While there's a real opportunity for AI to continue to improve the healthcare experience, experts note there’s also a need to protect what needs to be human, while only automating those things that don't need the human touch.
Jeff Rowe

“It's time for a ‘more nuanced and thoughtful conversation’ about AI technologies.”

So said Microsoft Corporation Vice President Peter Lee on a panel of healthcare and technology experts at HIMSS19 in Orlando, last week.

Lee was quick to note AI has already done wonders for healthcare, saying, "Even if we never move beyond the current state of the art, we have a decade of application and value to extract" from existing AI-derived datasets.  

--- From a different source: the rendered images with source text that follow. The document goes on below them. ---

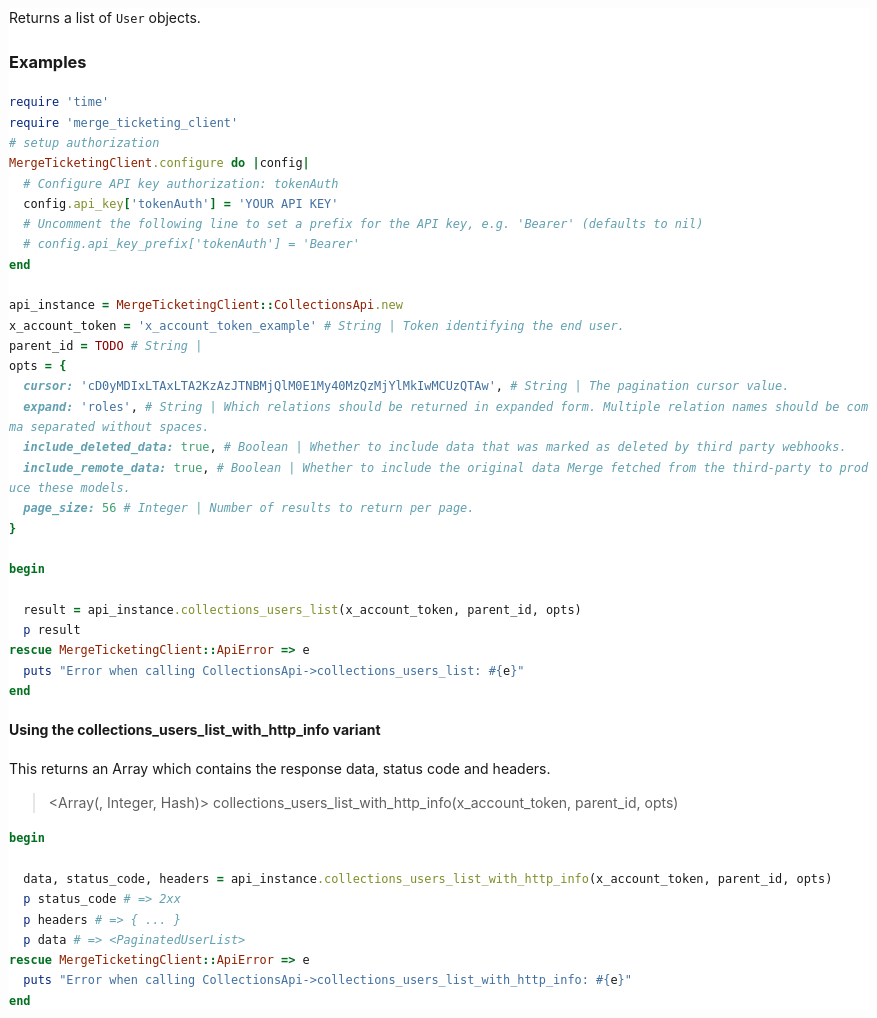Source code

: 
Returns a list of `User` objects.

### Examples

```ruby
require 'time'
require 'merge_ticketing_client'
# setup authorization
MergeTicketingClient.configure do |config|
  # Configure API key authorization: tokenAuth
  config.api_key['tokenAuth'] = 'YOUR API KEY'
  # Uncomment the following line to set a prefix for the API key, e.g. 'Bearer' (defaults to nil)
  # config.api_key_prefix['tokenAuth'] = 'Bearer'
end

api_instance = MergeTicketingClient::CollectionsApi.new
x_account_token = 'x_account_token_example' # String | Token identifying the end user.
parent_id = TODO # String | 
opts = {
  cursor: 'cD0yMDIxLTAxLTA2KzAzJTNBMjQlM0E1My40MzQzMjYlMkIwMCUzQTAw', # String | The pagination cursor value.
  expand: 'roles', # String | Which relations should be returned in expanded form. Multiple relation names should be comma separated without spaces.
  include_deleted_data: true, # Boolean | Whether to include data that was marked as deleted by third party webhooks.
  include_remote_data: true, # Boolean | Whether to include the original data Merge fetched from the third-party to produce these models.
  page_size: 56 # Integer | Number of results to return per page.
}

begin
  
  result = api_instance.collections_users_list(x_account_token, parent_id, opts)
  p result
rescue MergeTicketingClient::ApiError => e
  puts "Error when calling CollectionsApi->collections_users_list: #{e}"
end
```

#### Using the collections_users_list_with_http_info variant

This returns an Array which contains the response data, status code and headers.

> <Array(<PaginatedUserList>, Integer, Hash)> collections_users_list_with_http_info(x_account_token, parent_id, opts)

```ruby
begin
  
  data, status_code, headers = api_instance.collections_users_list_with_http_info(x_account_token, parent_id, opts)
  p status_code # => 2xx
  p headers # => { ... }
  p data # => <PaginatedUserList>
rescue MergeTicketingClient::ApiError => e
  puts "Error when calling CollectionsApi->collections_users_list_with_http_info: #{e}"
end
```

Still, he and the other panel members agreed that while AI has quickly found its way into every corner of healthcare, “from patient-facing chatbots to imaging interpretation to advanced analytics applications,” there remain a host of ethical questions about how, where and to what extent AI and machine learning apps should be deployed.

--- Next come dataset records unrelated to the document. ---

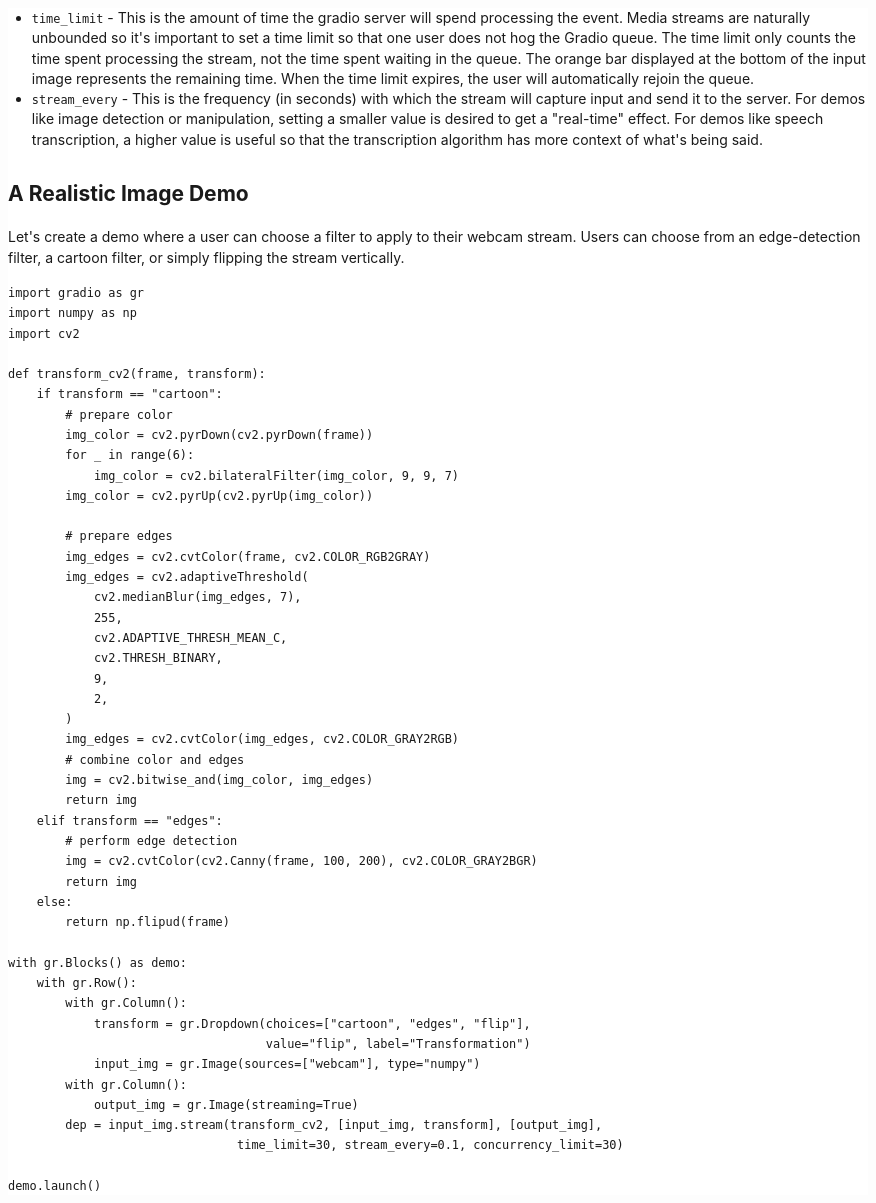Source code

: * `time_limit` - This is the amount of time the gradio server will spend processing the event. Media streams are naturally unbounded so it's important to set a time limit so that one user does not hog the Gradio queue. The time limit only counts the time spent processing the stream, not the time spent waiting in the queue. The orange bar displayed at the bottom of the input image represents the remaining time. When the time limit expires, the user will automatically rejoin the queue.
* `stream_every` - This is the frequency (in seconds) with which the stream will capture input and send it to the server. For demos like image detection or manipulation, setting a smaller value is desired to get a "real-time" effect. For demos like speech transcription, a higher value is useful so that the transcription algorithm has more context of what's being said.

## A Realistic Image Demo

Let's create a demo where a user can choose a filter to apply to their webcam stream. Users can choose from an edge-detection filter, a cartoon filter, or simply flipping the stream vertically.

```
import gradio as gr
import numpy as np
import cv2

def transform_cv2(frame, transform):
    if transform == "cartoon":
        # prepare color
        img_color = cv2.pyrDown(cv2.pyrDown(frame))
        for _ in range(6):
            img_color = cv2.bilateralFilter(img_color, 9, 9, 7)
        img_color = cv2.pyrUp(cv2.pyrUp(img_color))

        # prepare edges
        img_edges = cv2.cvtColor(frame, cv2.COLOR_RGB2GRAY)
        img_edges = cv2.adaptiveThreshold(
            cv2.medianBlur(img_edges, 7),
            255,
            cv2.ADAPTIVE_THRESH_MEAN_C,
            cv2.THRESH_BINARY,
            9,
            2,
        )
        img_edges = cv2.cvtColor(img_edges, cv2.COLOR_GRAY2RGB)
        # combine color and edges
        img = cv2.bitwise_and(img_color, img_edges)
        return img
    elif transform == "edges":
        # perform edge detection
        img = cv2.cvtColor(cv2.Canny(frame, 100, 200), cv2.COLOR_GRAY2BGR)
        return img
    else:
        return np.flipud(frame)

with gr.Blocks() as demo:
    with gr.Row():
        with gr.Column():
            transform = gr.Dropdown(choices=["cartoon", "edges", "flip"],
                                    value="flip", label="Transformation")
            input_img = gr.Image(sources=["webcam"], type="numpy")
        with gr.Column():
            output_img = gr.Image(streaming=True)
        dep = input_img.stream(transform_cv2, [input_img, transform], [output_img],
                                time_limit=30, stream_every=0.1, concurrency_limit=30)

demo.launch()

```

As Microsoft Associate General Counsel Hemant Pathak put it, there are "bright lines that we don't want to cross.”

According to Pathak, Microsoft has been working on recognizing those lines, establishing, for example, there's an in-company institutional review board that weighs its approach to development of facial recognition technology. Moreover, this past December, Microsoft shared a long blog post where it said it was "time for action" on that particular strain of AI, and called for "governments in 2019 to start adopting laws to regulate this technology.”

Echoing Microsoft’s efforts, Susannah Rose, associate chief experience officer at Cleveland Clinic, said for all the huge potential of AI applications, they still need to be closely monitored.

"It's not just how AI is diffused in the [healthcare] system; it's the structure of how we'll be testing it," she said. With machine learning applications, it's critical that "we not abandon the notions of rigorous testing that we have in healthcare today," she added. "I don't think AI can be any exception to that sort of rigorous involvement."

As the technology continues to evolve almost daily, there are already immense benefits to the consumer, but there are perils.

"Even small defects in the training samples can cause unpredictable failures," said Lee. "Understanding blind spots and bias in the models" is a must-have for safe integration of AI into clinical workflows.